*** Opening of Listed records ***
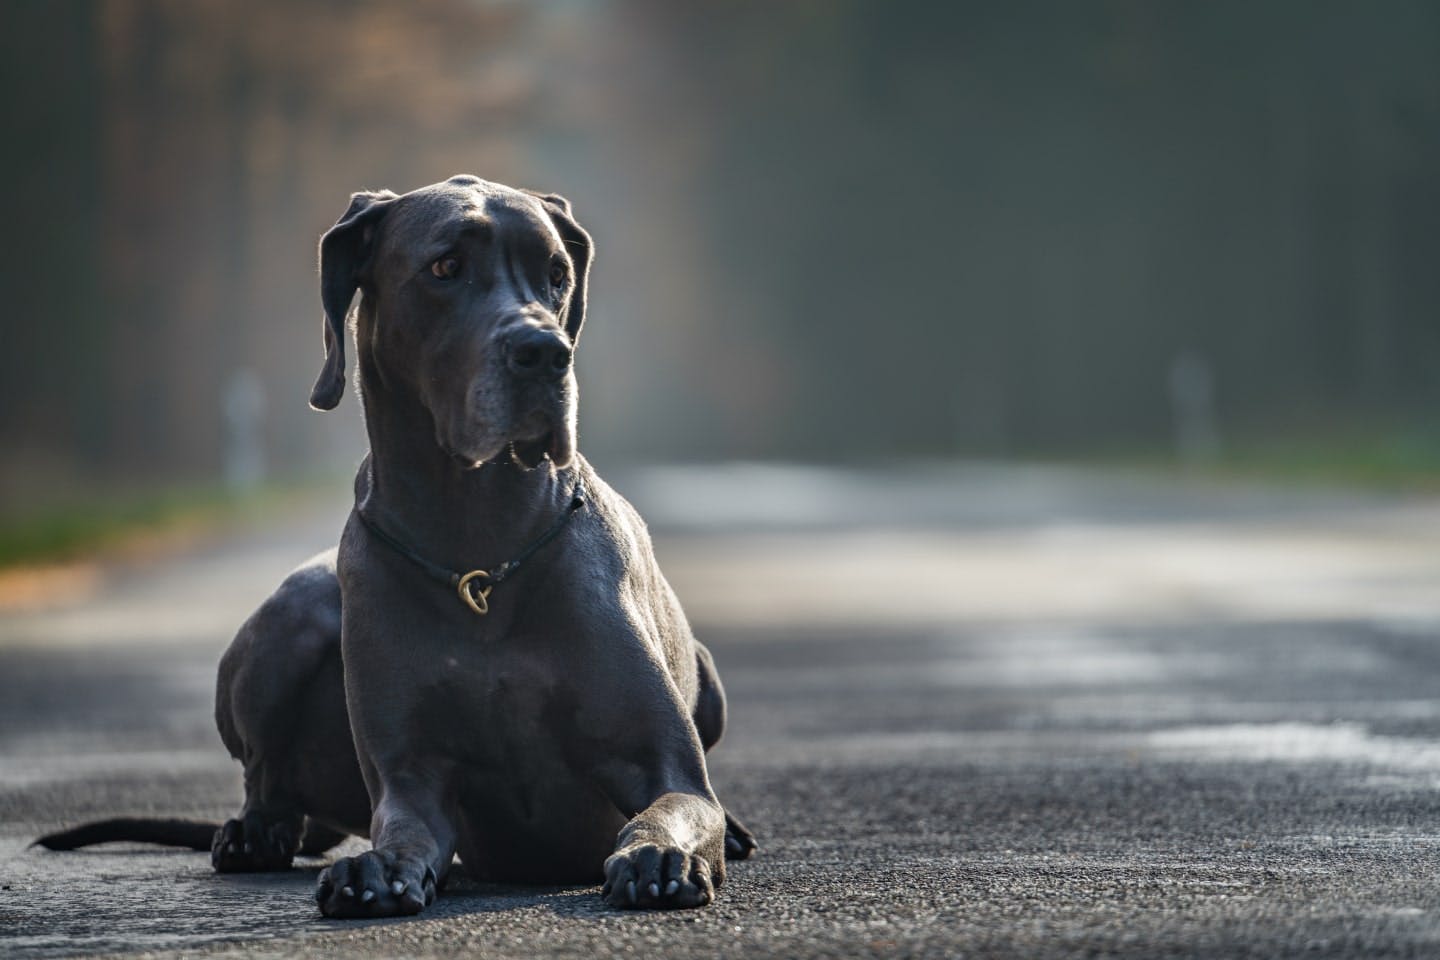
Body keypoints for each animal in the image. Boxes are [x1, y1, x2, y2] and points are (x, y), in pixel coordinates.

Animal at [36, 176, 754, 921]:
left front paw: (657, 855)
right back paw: (255, 831)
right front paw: (374, 871)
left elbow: (671, 807)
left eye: (557, 274)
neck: (478, 545)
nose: (546, 351)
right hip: (293, 615)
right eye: (445, 267)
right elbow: (405, 829)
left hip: (709, 678)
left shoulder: (667, 766)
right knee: (266, 777)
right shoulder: (414, 782)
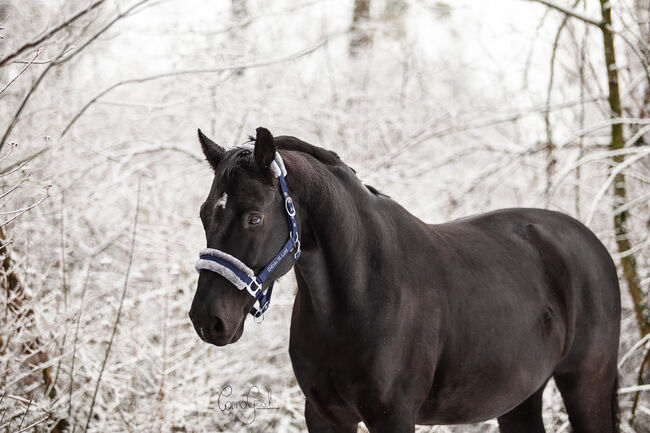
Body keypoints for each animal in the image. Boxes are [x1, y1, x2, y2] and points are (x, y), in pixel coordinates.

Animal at [187, 126, 616, 430]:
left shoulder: (392, 415)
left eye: (254, 218)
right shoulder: (324, 414)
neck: (358, 294)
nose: (207, 319)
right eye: (205, 214)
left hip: (585, 386)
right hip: (520, 399)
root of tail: (591, 243)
*** Close of Listed records ***
→ **What is being asked**: Whenever a picture appears in the listing, leave it out; copy everything else exactly.

→ **Task response**:
Body keypoints for each animal in the image. Boxes are [x1, y1, x2, y2] and points are (x, y), in pixel coordinates.

Animal at [36, 176, 754, 921]:
left front paw: (657, 855)
right back paw: (255, 831)
right front paw: (374, 871)
left elbow: (671, 807)
left eye: (557, 274)
neck: (478, 545)
nose: (546, 351)
right hip: (293, 615)
right eye: (445, 267)
right elbow: (405, 829)
left hip: (709, 678)
left shoulder: (667, 766)
right knee: (266, 777)
right shoulder: (414, 782)
Body keypoints for each animal in the image. Boxes are [x1, y1, x2, y2] and points are (x, y), in pixel coordinates.

Animal at [187, 126, 616, 430]:
left shoulder: (392, 415)
left eye: (254, 218)
right shoulder: (324, 414)
neck: (358, 294)
nose: (207, 319)
right eye: (205, 214)
left hip: (585, 386)
right hip: (520, 399)
root of tail: (591, 243)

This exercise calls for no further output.